Start of SUPPLIED PASSAGE

He is going to each class and helping them set up LinkedIn accounts. LinkedIn is a business or professional social networking site. He also is giving everyone tips on how to professionally network to get a job. This can be very important to many people and can potentially land them with a job in their interest-field. He is also helping students create strong resumes and giving tips on how to interview properly. With his tips, students can create powerful resumes that can take them to an interview for their dream job.
The video productions class makes a recruiting video for the Student Support Coordinators to show just about every year. This video shows potential students each class and a little bit of information about each one. To keep up with recent trends, the video this year is a mannequin challenge.The video productions student were going to do one just as a class but thought it would be a good idea to do one on a larger scale as a promotional video instead.
Each class struck a pose in their normal classrooms to give viewers a feel of what these classes are like. It was filmed by first-year video productions student Hannah Christy.
“I think it went really well. The majority of the production was made by first-year students and we really came together to make it good,” Hannah said.
The video is available for the public to see on the Porter County Career Center’s Facebook page.
Student of the Quarter
The staff enjoys rewarding students who work hard every day. Every quarter, the instructors pick a student from their class who has shown leadership skills, worked hard and stood out in their respective classes.
The Students of the Quarter in the morning classes for this first quarter are Truman Maxwell (building trades), Meg Parpart (health occupations), Hannah Christy (video productions), Eden Priest (entrepreneurship), Daniel Golko (auto), Scott Fisher (auto), Tyler Nordeen (CAD), Eric Jones (electronics), Anacelia Martinez (health occupations), and Anthony Stutz (machine trades).
The afternoon students that were selected are Angela Allison (auto), Steven McCarthy (auto), Alec Long (building trades), Kyle Stowers (strategic marketing internship), Dave Rivera (CAD), Ken Powell (electronics), Casey Zipped (health occupations), Lexi Sroka (health careers), Jason Shutske (machine trades), and Payton Ball (video productions).

End of SUPPLIED PASSAGE
Start of DATA LISTING

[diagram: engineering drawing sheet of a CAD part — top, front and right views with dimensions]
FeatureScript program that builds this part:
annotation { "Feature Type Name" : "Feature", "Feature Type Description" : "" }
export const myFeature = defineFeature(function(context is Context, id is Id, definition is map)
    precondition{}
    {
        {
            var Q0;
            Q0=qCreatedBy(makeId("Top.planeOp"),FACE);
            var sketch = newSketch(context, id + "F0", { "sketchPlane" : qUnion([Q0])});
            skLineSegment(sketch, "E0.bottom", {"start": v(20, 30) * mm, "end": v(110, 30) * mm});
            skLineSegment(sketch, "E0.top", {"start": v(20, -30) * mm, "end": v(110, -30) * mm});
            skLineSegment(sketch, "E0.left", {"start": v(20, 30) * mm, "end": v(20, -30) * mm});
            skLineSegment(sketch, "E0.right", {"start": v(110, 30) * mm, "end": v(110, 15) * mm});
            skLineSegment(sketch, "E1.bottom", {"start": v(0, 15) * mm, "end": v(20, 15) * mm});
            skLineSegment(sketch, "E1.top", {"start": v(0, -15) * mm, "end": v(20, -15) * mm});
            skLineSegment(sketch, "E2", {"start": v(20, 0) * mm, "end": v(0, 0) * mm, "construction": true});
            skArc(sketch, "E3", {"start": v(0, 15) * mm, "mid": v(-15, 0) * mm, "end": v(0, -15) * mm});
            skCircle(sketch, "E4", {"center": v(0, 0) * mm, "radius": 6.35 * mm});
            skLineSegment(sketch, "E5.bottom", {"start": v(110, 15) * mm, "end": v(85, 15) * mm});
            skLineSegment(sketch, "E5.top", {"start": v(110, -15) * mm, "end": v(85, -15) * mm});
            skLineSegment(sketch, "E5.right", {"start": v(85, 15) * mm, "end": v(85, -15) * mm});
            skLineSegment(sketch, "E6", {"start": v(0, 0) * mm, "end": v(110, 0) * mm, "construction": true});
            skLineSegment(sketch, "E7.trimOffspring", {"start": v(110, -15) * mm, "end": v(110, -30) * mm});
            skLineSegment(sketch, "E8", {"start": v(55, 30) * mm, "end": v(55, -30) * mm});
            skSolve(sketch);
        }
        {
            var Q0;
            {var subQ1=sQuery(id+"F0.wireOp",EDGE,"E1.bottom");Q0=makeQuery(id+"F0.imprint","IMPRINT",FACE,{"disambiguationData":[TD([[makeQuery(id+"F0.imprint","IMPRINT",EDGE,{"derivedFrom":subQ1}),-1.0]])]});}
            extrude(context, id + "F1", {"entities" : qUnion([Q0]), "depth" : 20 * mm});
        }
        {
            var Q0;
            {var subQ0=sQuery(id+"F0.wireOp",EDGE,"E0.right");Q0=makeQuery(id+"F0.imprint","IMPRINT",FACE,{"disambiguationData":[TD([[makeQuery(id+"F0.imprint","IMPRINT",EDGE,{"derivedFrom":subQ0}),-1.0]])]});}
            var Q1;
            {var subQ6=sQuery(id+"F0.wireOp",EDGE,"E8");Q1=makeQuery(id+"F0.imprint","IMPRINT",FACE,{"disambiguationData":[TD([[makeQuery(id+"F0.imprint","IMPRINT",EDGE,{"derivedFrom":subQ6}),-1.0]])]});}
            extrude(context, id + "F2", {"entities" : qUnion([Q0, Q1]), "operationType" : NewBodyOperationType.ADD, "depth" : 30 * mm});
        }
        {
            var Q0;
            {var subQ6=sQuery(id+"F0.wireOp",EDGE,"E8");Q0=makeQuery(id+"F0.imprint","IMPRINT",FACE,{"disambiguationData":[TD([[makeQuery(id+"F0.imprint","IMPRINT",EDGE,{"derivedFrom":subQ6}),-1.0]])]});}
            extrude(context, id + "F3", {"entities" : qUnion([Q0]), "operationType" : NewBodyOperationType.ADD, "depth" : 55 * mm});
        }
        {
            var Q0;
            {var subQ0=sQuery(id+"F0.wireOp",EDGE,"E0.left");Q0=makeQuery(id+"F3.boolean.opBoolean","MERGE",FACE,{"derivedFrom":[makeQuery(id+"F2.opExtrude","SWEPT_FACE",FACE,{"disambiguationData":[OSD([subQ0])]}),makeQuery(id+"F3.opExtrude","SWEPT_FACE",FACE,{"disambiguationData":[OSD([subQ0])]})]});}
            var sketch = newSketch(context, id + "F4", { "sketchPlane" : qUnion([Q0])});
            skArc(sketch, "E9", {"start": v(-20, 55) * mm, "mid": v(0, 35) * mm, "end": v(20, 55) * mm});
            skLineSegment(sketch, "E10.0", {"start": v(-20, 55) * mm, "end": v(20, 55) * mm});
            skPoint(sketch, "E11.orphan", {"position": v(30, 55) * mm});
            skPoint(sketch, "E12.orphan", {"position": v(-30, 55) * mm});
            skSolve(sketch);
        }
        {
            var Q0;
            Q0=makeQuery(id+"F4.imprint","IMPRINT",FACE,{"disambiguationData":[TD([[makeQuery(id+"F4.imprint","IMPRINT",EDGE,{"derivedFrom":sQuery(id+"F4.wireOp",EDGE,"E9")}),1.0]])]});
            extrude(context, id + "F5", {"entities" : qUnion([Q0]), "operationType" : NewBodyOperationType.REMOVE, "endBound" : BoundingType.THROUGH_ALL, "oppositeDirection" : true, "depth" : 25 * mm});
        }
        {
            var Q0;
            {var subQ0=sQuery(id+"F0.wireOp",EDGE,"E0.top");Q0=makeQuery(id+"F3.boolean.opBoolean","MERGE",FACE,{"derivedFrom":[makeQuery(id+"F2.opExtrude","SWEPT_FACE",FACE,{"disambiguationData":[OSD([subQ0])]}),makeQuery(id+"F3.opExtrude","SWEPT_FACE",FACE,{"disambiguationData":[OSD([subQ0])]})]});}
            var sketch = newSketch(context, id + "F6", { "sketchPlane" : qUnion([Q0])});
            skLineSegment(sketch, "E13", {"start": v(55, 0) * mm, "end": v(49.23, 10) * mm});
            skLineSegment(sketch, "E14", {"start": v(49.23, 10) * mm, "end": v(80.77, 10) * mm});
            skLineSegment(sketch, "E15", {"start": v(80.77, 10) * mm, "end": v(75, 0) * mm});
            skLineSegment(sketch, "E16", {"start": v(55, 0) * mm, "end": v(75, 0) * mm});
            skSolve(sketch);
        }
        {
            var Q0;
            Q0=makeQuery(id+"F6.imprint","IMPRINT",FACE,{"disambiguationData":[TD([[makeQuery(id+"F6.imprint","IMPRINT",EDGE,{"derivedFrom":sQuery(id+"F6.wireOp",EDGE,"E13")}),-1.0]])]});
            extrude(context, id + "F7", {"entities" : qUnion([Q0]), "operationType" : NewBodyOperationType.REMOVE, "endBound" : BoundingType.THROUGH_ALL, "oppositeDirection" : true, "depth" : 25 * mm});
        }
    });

End of DATA LISTING

PROBLEM DETAILS
Write the next part of the Porter County Career Center passage, picking up after its final sentence.

RESULT OF THIS EXERCISE
Store Grand Opening
Since the beginning of this school year, the entrepreneurship class has been working hard to learn the basics of opening the school-based store and figuring out what to sell. They have named the store “Snacks by the Tracks” because of the recent rechristening of the Grand Trunk Train Depot. They had both an exclusive staff opening and a student opening.
On November 18th, the class opened the store for the staff to figure out what they needed to fix in order for the official grand opening to run smoothly. On November 21st, the class had their official grand opening. There was a ribbon cutting done by the entrepreneurship class president Derek Lasky, as well as the principal Mr. Groth. It was a special event for the class because all their hard work was finally on display for the whole school to see.
“I felt very excited about finally opening the store. I loved how the customers looked super happy and excited that the store was open,” Jasmine Wiley, a student from the business class said. “It was nice to hear the students and teachers say that we satisfied their hunger and that they loved the variety of foods that we offered.”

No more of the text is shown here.